SSCS 04: Installment 7 of 34
The Heart of the Gull Queen’s Huntress
This is Installment 7 of this year’s SSCS. If you want to start at the beginning of ‘The Heart of the Gull Queen’s Huntress’, go here! If you want to know what the heck an SSCS is, go here!
(And the character list is here.)
Previously…
“Alright. Give me a minute,” she answered, a jerk of her small chin to make Lot scooch over, then settled down in her place. Back-to-back with the still-playing half-djinn, semi-shielded, El brought her bag of medicines and measures up onto her lap, opened it, and then opened another place inside of that.
Because for necromancy, one always needs the proper tools, most usually a very sharp knife.
…The Heart of the Gull Queen’s Huntress
Installment 7: 21.1121
The dead hand was a relatively small thing, and so for this El selected a narrow, silver scalpel. When she drew it from its casing, it gleamed in the iron-clad lamplight, sigils carved into its handle, infinitesimally small, winking each just once or twice. Then she beckoned San to come closer with his and Lot’s find.
They laid it out on the table between them, the fingers twice again too long to be anything like human, the skin grey and wet, but not yet with decay. Seeing it there, it was Ki who pointed out the obvious, which in hindsight had somehow not been obvious at all.

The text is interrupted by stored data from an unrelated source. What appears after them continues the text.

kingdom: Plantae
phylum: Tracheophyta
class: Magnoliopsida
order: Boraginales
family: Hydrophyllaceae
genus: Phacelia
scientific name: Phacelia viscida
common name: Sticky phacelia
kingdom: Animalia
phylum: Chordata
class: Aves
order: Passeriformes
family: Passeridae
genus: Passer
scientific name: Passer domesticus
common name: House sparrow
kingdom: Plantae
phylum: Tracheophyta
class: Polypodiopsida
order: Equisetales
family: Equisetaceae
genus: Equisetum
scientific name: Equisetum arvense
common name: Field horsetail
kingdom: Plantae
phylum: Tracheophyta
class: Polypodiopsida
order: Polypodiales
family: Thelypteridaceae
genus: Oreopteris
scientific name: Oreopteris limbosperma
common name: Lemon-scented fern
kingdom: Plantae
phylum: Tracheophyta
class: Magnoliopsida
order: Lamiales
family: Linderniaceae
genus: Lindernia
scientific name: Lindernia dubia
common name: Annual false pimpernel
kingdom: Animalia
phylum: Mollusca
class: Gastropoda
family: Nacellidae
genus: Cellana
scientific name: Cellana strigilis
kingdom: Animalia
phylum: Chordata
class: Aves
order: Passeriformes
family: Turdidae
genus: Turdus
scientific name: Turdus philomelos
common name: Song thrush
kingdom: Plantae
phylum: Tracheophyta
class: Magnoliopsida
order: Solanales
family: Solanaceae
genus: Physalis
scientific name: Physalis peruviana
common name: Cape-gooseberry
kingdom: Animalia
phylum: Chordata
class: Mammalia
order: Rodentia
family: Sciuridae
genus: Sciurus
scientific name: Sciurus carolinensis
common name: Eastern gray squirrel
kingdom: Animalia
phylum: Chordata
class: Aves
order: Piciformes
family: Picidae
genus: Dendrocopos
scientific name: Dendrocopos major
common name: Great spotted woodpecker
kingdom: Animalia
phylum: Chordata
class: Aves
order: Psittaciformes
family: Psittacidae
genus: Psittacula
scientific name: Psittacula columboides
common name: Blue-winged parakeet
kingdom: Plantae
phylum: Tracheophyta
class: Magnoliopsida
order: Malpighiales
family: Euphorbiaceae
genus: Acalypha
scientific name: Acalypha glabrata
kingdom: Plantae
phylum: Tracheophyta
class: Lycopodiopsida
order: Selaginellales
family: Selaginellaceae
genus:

“There’s no wound that severed it.” They leaned forward, ran a white finger along the grey skin of the dead wrist. And it was true, grey skin looped the wrist and covered the end of it, no bone showing through, though it tapered in the shape of something cracked and torn. “Nor does it really look healed over; there’s no scarring.”
“And yet, quite dead.” El turned the hand over, palm up, fingers splayed out backward. It rustled like a bundle of damp sticks.
“They were all like that,” San spoke up from across the table. Having passed over and arranged the hand, he’d moved back to his seat beside Ki, back pressed against the wall, removed from the death he’d brought up to the surface. Though at his words, Lot looked across at him sharply. What they had seen at the bottom of the river, in the faintest of light, had been dozens of Trawerlers, all dead, most in pieces, but that particular detail had eluded her in the gloom and her own foreboding—she could neither confirm nor deny.
“Well, it is not a lasting thing.” El bent over the hand, small, dark nose only a few inches from it as she studied it. She’d cut a shallow line from the heel of the hand down the wrist and now was carefully peeling back the skin. The edges of skin where the knife had sliced through showed the mark of the blade like normal. “But there is a secret here still lingering.” Her child’s hands moved quick and delicate in their work, peeling further, searching with the tip of her blade. “It seems to want me to chase it. Or…” She lifted her head, looking for a moment blankly at the iron wall, then turned an ear toward Du and his piping. “Play something sweeter for a moment, Du.” She’d dropped all her childish pretenses by this point, well-hidden behind Du’s shoulder and elsewise preoccupied. Somehow the child’s voice was dropped as well, and a ripple of too many memories passed through Du as he shifted to obey her. Obedience. Fear. Pride. Weariness. Joy. They rippled over his skin and were gone in a flash of piping and lamp-light.
Meanwhile El’s eyes narrowed, and she bent low again over the hand. Dark blood seeped from it, a blackish green ichor. Her knife sliced a tender path around the palm and up the longest finger. The while, the lamp-light seemed almost to sway in time to Du’s melody. “There it is.” Gently, slowly, El plucked the tip of her scalpel into the fingertip, and coaxed something from it.
It was as silver as the scalpel, and to Lot it first looked as though El drew a long, thin needle from the hand’s dead flesh. But then it twisted, looping back, resolving instead into some sort of silver thread.
“This is a binding thread,” El pronounced, still not touching it as she used the knife to lay it out across a scrap of cloth pulled from her bag. “Something bound those Trawerlers to a purpose, and something else came along and cut that binding swift as silk. …and yet did it in a way that would not cut anything.” She gestured to the smooth skin rounding the end of the not-severed wrist. “Did you get any sense at all of what it might be?”
“Just a heartbeat,” Lot answered. “It sounded like part of the Trawerler song at first, but then the song stopped and the hearbeat was still there, for a few moments. We thought it must be hers, the Gull Queen’s Huntress. What other heart should it be, unless the folk of this city are often wont to let their hearts go missing.”
“Not missing. We were told that it was stolen. And perhaps this is a clue as to why.” El rolled the silver thread up in her scrap of cloth, swift and careful, and tucked it away. “Put this back in the river.” She gestured to the hand. “If there are other threads still hiding in it, we don’t want to give them time to catch us unwary.